• Exercise: Pick out and copy every line below that has the word "lines".

Source data
────────────────────

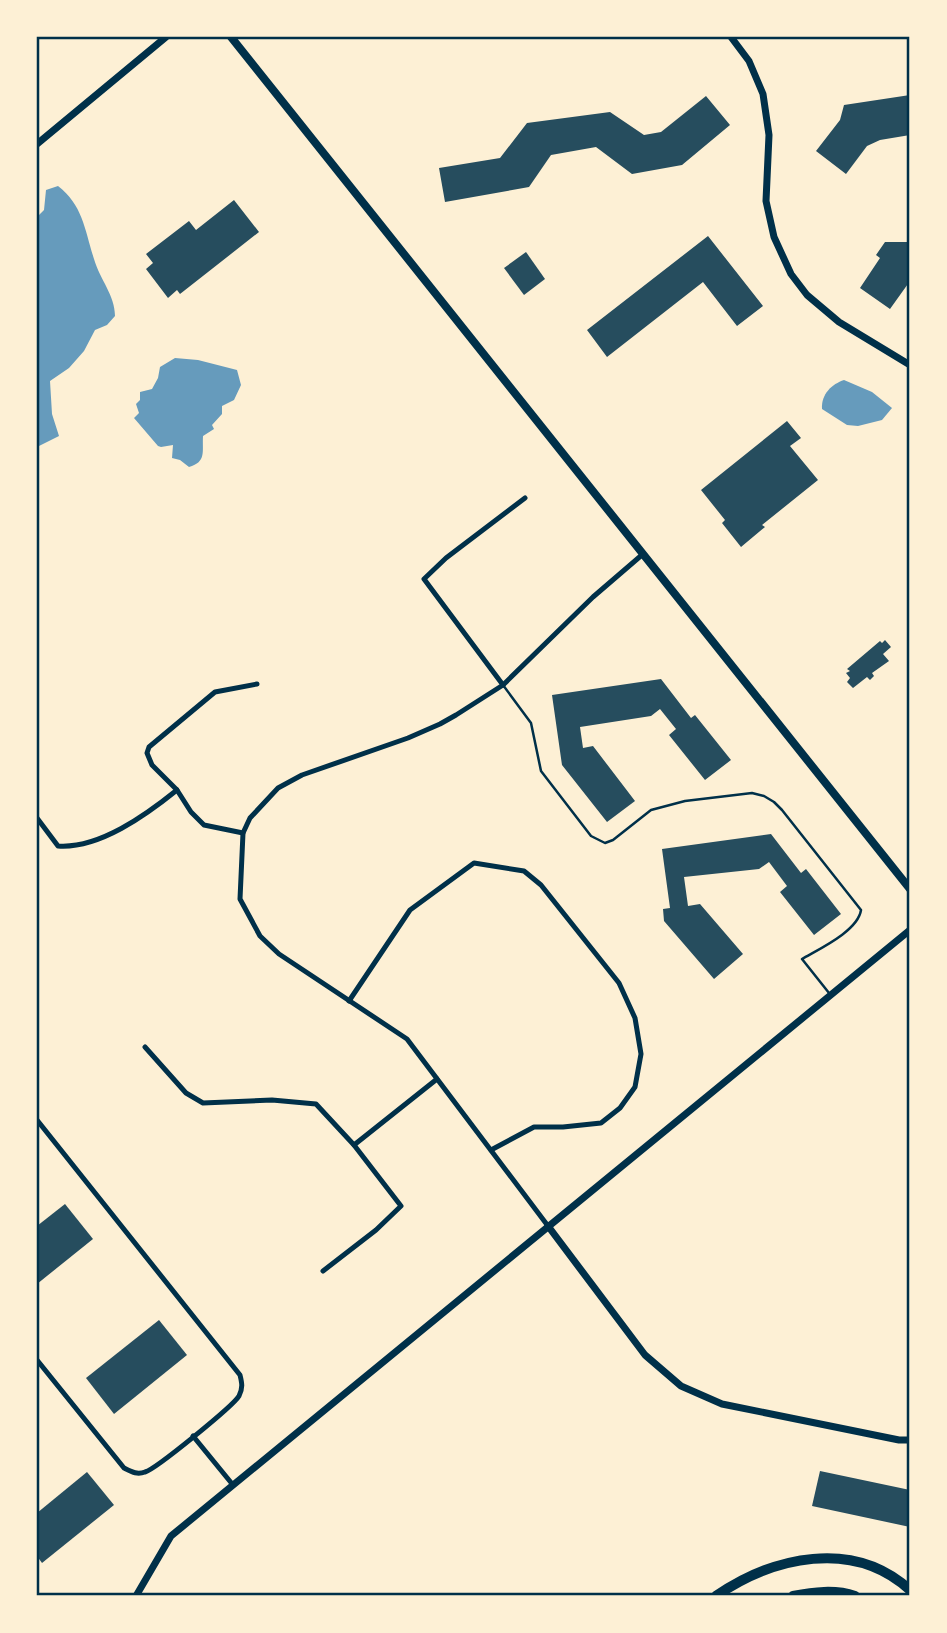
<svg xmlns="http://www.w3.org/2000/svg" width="947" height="1633" viewBox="0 0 947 1633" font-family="'Open Sans',sans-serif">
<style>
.water{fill:#669bbc}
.building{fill:#264d5e}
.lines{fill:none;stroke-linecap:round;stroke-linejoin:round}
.service{stroke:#003049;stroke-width:2.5}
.minor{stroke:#003049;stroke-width:5}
.tertiary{stroke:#003049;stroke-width:7}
.secondary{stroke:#003049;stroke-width:8}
.motorway{stroke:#003049;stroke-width:10}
.neatline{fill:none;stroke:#003049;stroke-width:2.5}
</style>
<rect width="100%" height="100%" fill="#fdf0d5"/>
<!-- water -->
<g class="water">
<path d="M 58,186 C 83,205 85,231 94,259 C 100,280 115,295 115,316 L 107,325 L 95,330 L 84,351 L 69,368 L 50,381 L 52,414 L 59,436 L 37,447 L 37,217 L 44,210 L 46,190 Z"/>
<path d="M 175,358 L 198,360 L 237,370 L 241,385 L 234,400 L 222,406 L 222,414 L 212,425 L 214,429 L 203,436 C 202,451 207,462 189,467 L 180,460 L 172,458 L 173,445 L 161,447 L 158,446 L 134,418 L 139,413 L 136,404 L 140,400 L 140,392 L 152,389 L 158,378 L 160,367 Z"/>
<path d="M 844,380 L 872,392 L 892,408 L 882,420 L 858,426 L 847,425 L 822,409 C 821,394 832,384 844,380 Z"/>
</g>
<!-- building -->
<g class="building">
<polygon points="910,95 910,135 880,140 867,146 846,174 816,151 840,120 844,105"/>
<polygon points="706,96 730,125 682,165 632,174 596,147 551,155 529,187 445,202 439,168 500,158 527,123 610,112 644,135 661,132"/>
<polygon points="234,200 259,232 180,294 177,290 168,298 146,269 153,263 146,254 189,221 196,230"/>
<polygon points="708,236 763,306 737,326 703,282 607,357 587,330"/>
<polygon points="885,242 910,242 910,281 890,309 860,288 880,258 876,255"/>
<polygon points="526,252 545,279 524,295 504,268"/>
<polygon points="787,421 801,438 790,446 818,480 762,525 765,527 741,547 722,523 725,520 701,490"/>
<polygon points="885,640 891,647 883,654 889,661 872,673 874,676 870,680 867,677 853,688 847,682 850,678 846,673 850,671 847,669 880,641 882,643"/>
<polygon points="661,679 691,718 695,715 731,760 705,780 669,735 676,729 660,709 651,716 580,727 583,748 593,746 635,801 607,822 562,765 552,695"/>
<polygon points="771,834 801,873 806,869 841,914 814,935 780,892 787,886 769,862 759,869 684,877 688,906 700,904 743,954 714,979 664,921 663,909 670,908 662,849"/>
<polygon points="65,1204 93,1239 37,1284 37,1226"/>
<polygon points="159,1320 187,1355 114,1414 86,1378"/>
<polygon points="820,1471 910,1490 910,1527 812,1506"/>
<polygon points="87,1472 114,1505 42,1563 37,1556 37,1513"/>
</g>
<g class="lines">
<!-- service -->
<path class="service" d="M 503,685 L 531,723 L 541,771 L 591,836 L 605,843 L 613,840 L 651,810 L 685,801 L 752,793 L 764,796 L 774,802 L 782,810 L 861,910 C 858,931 819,949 802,959 L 829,993"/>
<!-- minor -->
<g class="minor">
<polyline points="503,685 424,579 446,558 525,498"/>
<path d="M 37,818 L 58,846 C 99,849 146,815 177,790"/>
<polyline points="243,833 204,825 191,812 177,790 152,765 147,753 149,747 215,692 257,684"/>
<polyline points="349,1001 410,910 474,863 524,871 541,885 619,983 635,1018 641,1054 635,1087 620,1108 601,1123 563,1127 534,1127 491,1150"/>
<polyline points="145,1047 186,1093 203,1103 272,1100 316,1104 354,1145 401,1206 376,1230 323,1271"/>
<path d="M 37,1120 L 240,1375 C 242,1383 243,1388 239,1396 C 233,1406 156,1469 145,1472 C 137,1475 132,1472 124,1468 L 37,1360"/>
<polyline points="354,1145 437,1079"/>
<polyline points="548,1226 407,1039 279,954 260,936 240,899 243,833 250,818 278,788 302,775 408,738 440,724 456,715 503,685 593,597 643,554"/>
<polyline points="193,1436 233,1485"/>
</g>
<!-- tertiary -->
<g class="tertiary">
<polyline points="731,37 749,61 763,94 769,135 766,201 774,237 791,274 807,295 839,322 910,365"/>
<polyline points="37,144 166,37"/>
<polyline points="548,1226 645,1355 681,1386 722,1404 899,1440 910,1440"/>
<polyline points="136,1596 171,1536 910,930"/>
</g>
<!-- secondary -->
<polyline class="secondary" points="231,37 910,889"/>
<!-- motorway -->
<g class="motorway">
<path d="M 716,1596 C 773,1557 853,1538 910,1590"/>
<path d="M 793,1596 C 813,1592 835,1589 855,1596"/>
</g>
</g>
<!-- border -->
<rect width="947" height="1633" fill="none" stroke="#fdf0d5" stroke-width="77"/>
<rect x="38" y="38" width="870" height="1556" class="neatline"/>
</svg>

────────────────────

• Expected answer:
.lines{fill:none;stroke-linecap:round;stroke-linejoin:round}
<g class="lines">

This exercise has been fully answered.